== Source document ==

When I suddenly get super into tools it’s a warning sign it sometimes takes me a while to heed. It’s a blinking red light on the psychic dashboard telling me “there is something else, maybe just out of the corner of your sight, that probably needs more attention.”
A recent tasks-n-notes tool spinout felt like the liminal moment between deep sleep and awakening to some disturbance. That sense before you’re fully conscious that there is something going on, but your consciousness hasn’t engaged with it yet. It’s just a weird externality in whatever dream you’re having. It was gnawing at me by the time all was said and done.
There are times when I feel okay with all the screwing around and futzing, but things have been hectic recently and I was spending my discretionary time fucking around with tools. I’m not gonna go into the why of it, but once the week had wrapped I had some clarity.
However, one thing I was doing, or at least outcome that was happening was that as I was slowly waking up to the fact that I was deferring a serious conversation with myself, I was reminded that I used to do really well when I journaled. I’ve taken several approaches to that over the years:
- Essay-length writeups about what’s going on in my head
- Quick little notes during the day about whatever passed through my field of view
- Letters to myself at the beginning and end of the day
- A “what’s going well/what’s not going well/what’s the big task for today?” morning exercise
All are fine. All work better or worse depending on what’s going on with me.

===

■ Task list
1. In the post about tools and journaling, what kind of letters does the writer list as one journaling approach?
2. Print the part of the post about tools and journaling between "There are times" and "had some clarity.", inclusive.
The records that come after this point are not needed.

== Supplied records ==

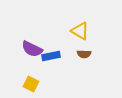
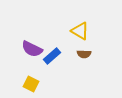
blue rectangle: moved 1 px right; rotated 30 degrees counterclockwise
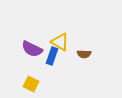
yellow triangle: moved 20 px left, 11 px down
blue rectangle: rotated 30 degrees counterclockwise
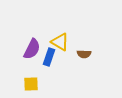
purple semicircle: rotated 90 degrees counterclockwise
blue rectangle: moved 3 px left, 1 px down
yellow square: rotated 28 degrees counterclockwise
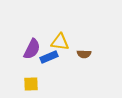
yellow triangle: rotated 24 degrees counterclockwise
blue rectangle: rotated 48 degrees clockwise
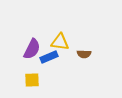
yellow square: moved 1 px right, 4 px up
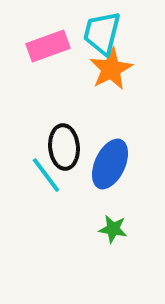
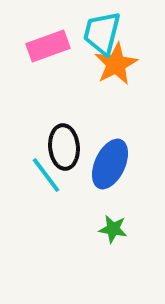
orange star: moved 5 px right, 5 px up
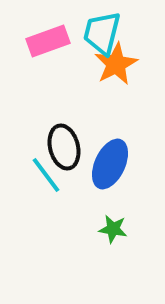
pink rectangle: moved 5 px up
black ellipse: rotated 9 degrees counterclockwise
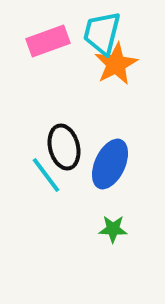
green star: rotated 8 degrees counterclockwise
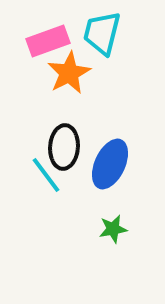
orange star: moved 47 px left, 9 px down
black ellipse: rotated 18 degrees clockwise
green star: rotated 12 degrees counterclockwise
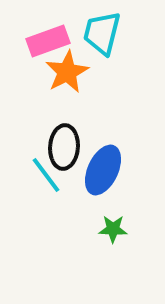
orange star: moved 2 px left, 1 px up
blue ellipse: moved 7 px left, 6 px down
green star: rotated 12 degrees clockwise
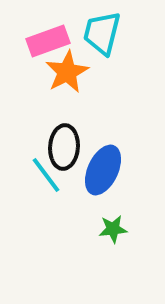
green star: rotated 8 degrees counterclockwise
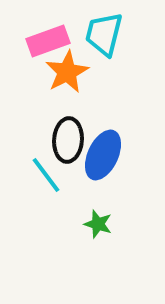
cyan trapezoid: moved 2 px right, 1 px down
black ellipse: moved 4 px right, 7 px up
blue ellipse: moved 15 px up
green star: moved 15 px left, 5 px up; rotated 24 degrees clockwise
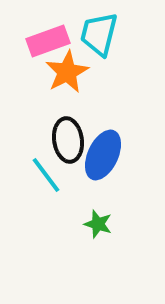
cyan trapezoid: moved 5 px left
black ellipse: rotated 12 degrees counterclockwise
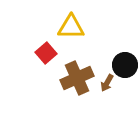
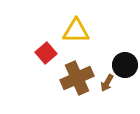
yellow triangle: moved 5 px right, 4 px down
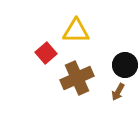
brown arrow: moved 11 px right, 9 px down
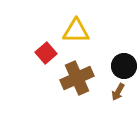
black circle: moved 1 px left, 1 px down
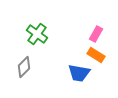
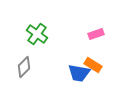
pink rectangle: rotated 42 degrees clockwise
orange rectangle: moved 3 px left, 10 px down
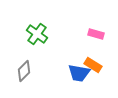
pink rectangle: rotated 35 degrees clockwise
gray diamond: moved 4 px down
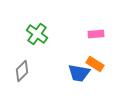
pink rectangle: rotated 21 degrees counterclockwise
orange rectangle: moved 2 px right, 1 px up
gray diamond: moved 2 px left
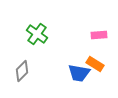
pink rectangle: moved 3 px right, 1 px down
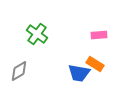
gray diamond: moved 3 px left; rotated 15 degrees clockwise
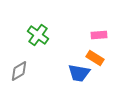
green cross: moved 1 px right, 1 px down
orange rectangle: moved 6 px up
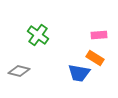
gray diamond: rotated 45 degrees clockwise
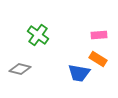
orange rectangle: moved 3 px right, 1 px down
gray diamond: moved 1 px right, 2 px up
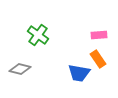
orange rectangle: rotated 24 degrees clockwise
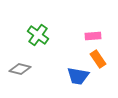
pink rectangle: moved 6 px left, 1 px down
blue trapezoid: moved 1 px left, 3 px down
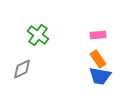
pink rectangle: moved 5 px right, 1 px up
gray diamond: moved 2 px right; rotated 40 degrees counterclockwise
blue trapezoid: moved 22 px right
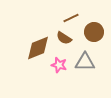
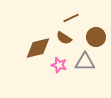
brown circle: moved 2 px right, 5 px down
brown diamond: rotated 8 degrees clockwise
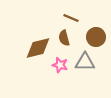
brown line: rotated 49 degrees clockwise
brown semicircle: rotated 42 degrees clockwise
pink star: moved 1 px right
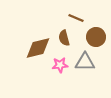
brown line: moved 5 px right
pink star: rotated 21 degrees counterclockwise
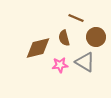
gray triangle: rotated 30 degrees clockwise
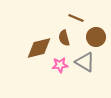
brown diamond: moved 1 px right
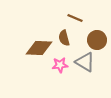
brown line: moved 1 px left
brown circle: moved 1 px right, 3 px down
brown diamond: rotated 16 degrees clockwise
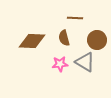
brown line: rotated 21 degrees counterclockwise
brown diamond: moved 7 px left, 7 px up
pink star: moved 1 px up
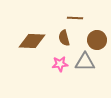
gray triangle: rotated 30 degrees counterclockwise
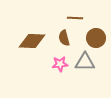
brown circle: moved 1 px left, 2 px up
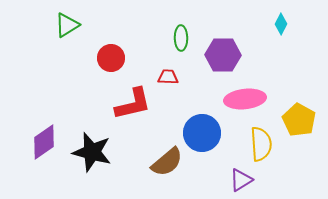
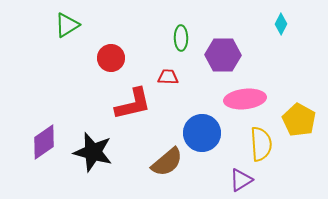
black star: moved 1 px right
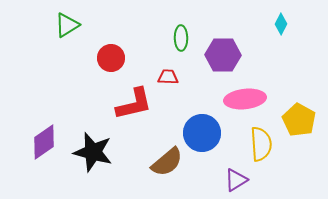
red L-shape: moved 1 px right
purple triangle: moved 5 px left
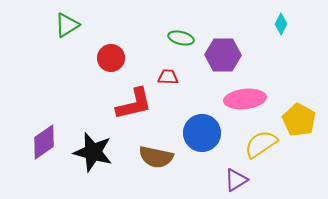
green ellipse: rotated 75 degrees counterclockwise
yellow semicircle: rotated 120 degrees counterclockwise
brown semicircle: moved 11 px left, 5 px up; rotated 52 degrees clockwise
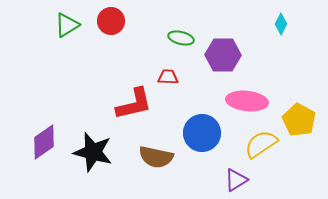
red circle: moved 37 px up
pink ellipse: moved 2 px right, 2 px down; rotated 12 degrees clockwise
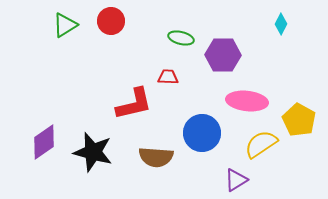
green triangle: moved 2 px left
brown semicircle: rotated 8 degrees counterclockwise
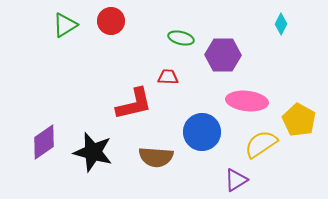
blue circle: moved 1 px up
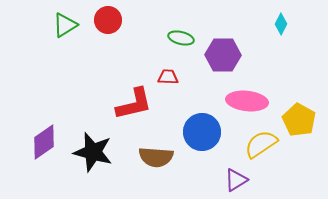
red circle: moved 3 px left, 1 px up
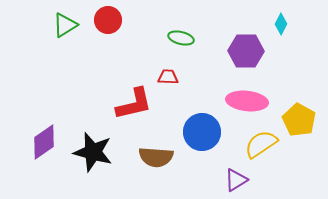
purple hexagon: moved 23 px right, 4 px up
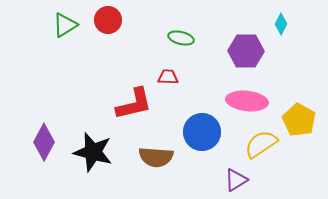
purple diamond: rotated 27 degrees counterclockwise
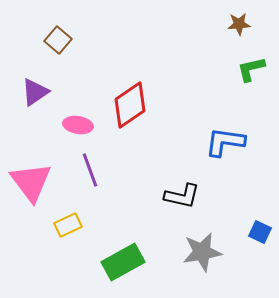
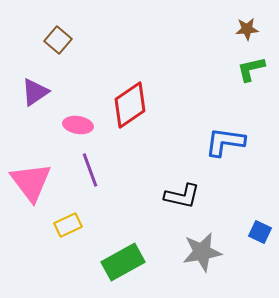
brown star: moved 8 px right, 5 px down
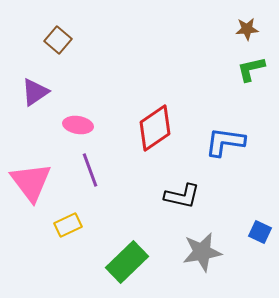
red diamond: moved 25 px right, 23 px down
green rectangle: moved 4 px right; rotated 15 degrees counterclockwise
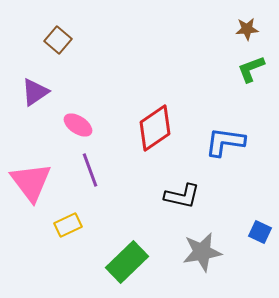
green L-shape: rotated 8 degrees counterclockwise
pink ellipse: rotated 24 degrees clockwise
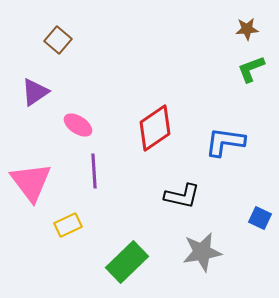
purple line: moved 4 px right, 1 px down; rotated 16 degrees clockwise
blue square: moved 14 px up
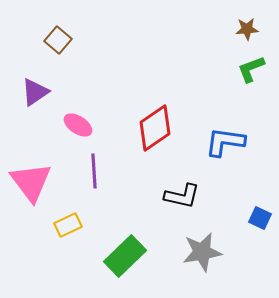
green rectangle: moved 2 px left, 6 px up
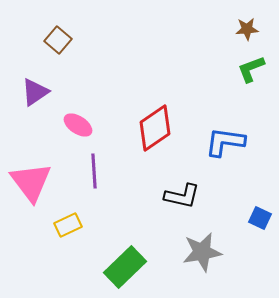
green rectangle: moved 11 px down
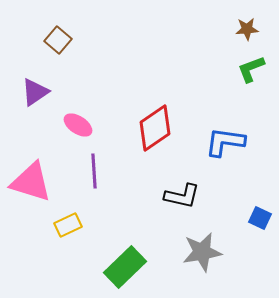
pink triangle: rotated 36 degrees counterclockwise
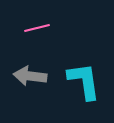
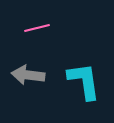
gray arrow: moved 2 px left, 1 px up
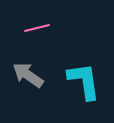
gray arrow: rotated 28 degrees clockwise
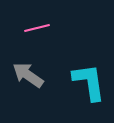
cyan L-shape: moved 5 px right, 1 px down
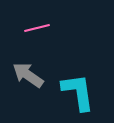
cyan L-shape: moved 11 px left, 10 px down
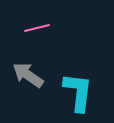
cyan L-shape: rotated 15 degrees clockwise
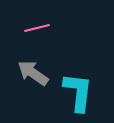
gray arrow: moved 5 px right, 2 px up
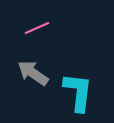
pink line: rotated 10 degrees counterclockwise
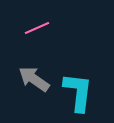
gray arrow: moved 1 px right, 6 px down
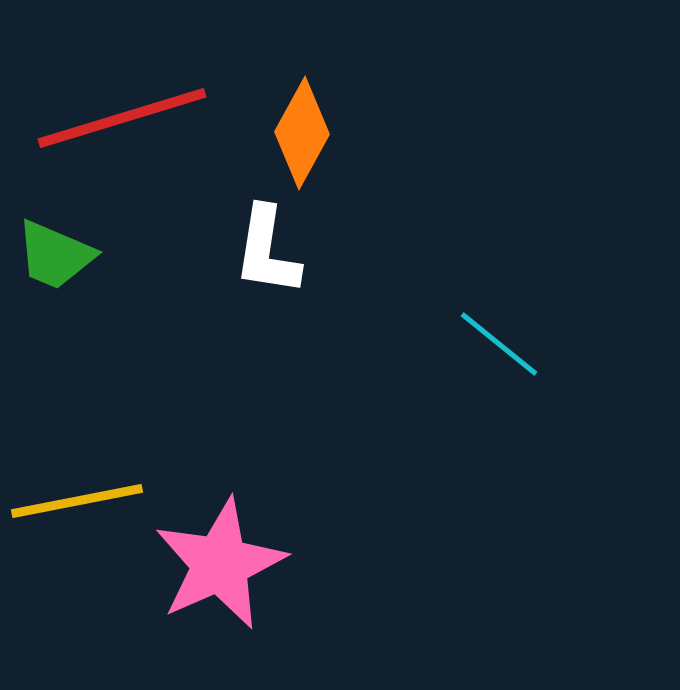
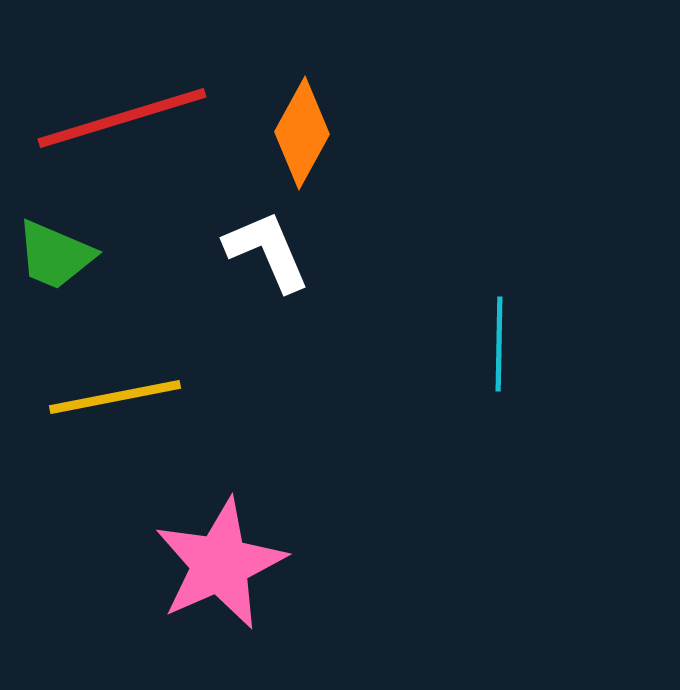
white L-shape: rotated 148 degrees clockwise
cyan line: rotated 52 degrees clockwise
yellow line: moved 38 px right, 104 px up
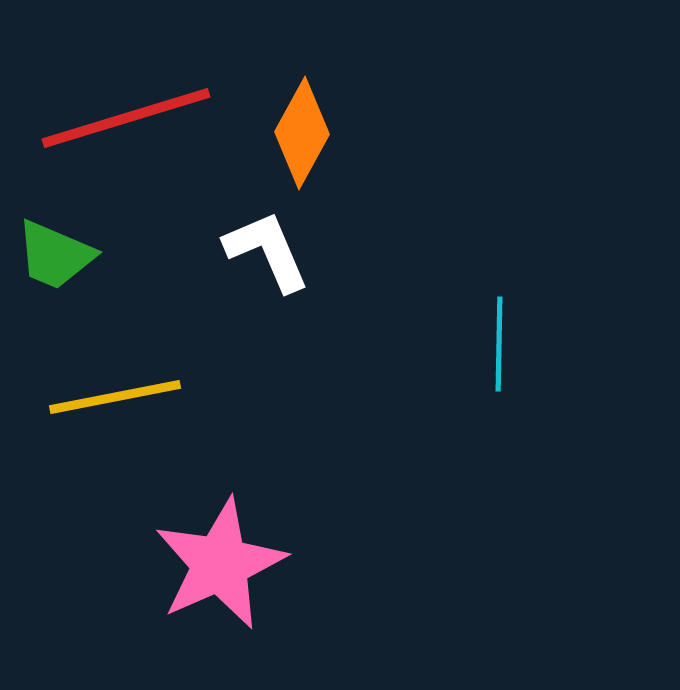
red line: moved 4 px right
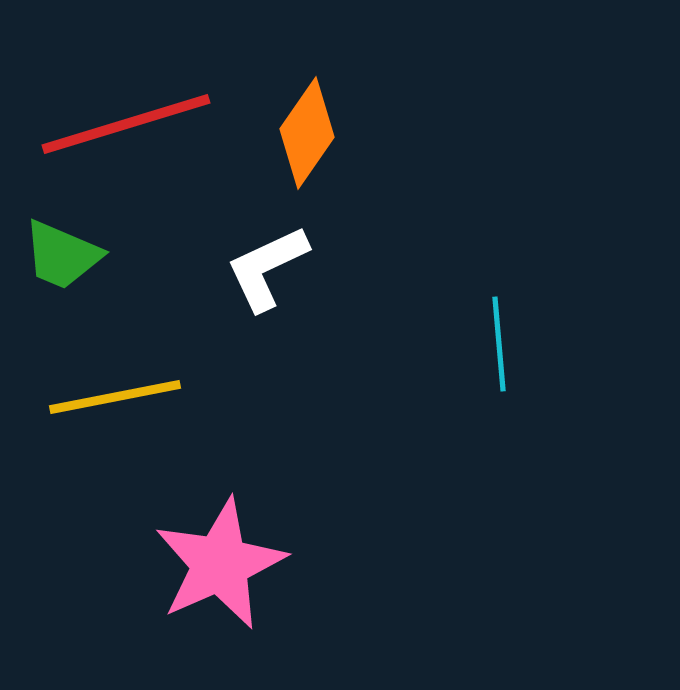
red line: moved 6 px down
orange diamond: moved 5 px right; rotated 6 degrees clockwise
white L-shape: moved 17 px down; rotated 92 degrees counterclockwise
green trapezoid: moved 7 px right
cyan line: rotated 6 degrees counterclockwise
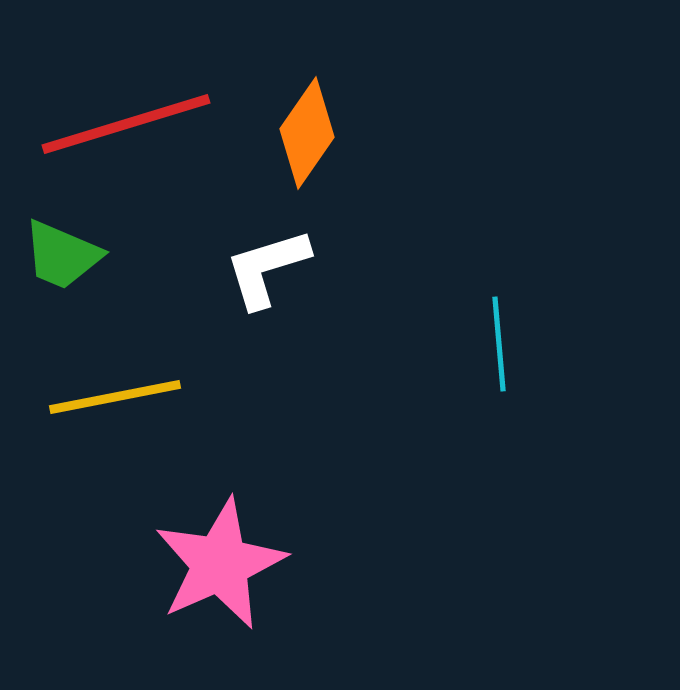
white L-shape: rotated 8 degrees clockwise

===

■ Task-by-task answers
1. Letters to oneself at the beginning and end of the day.

2.
There are times when I feel okay with all the screwing around and futzing, but things have been hectic recently and I was spending my discretionary time fucking around with tools. I’m not gonna go into the why of it, but once the week had wrapped I had some clarity.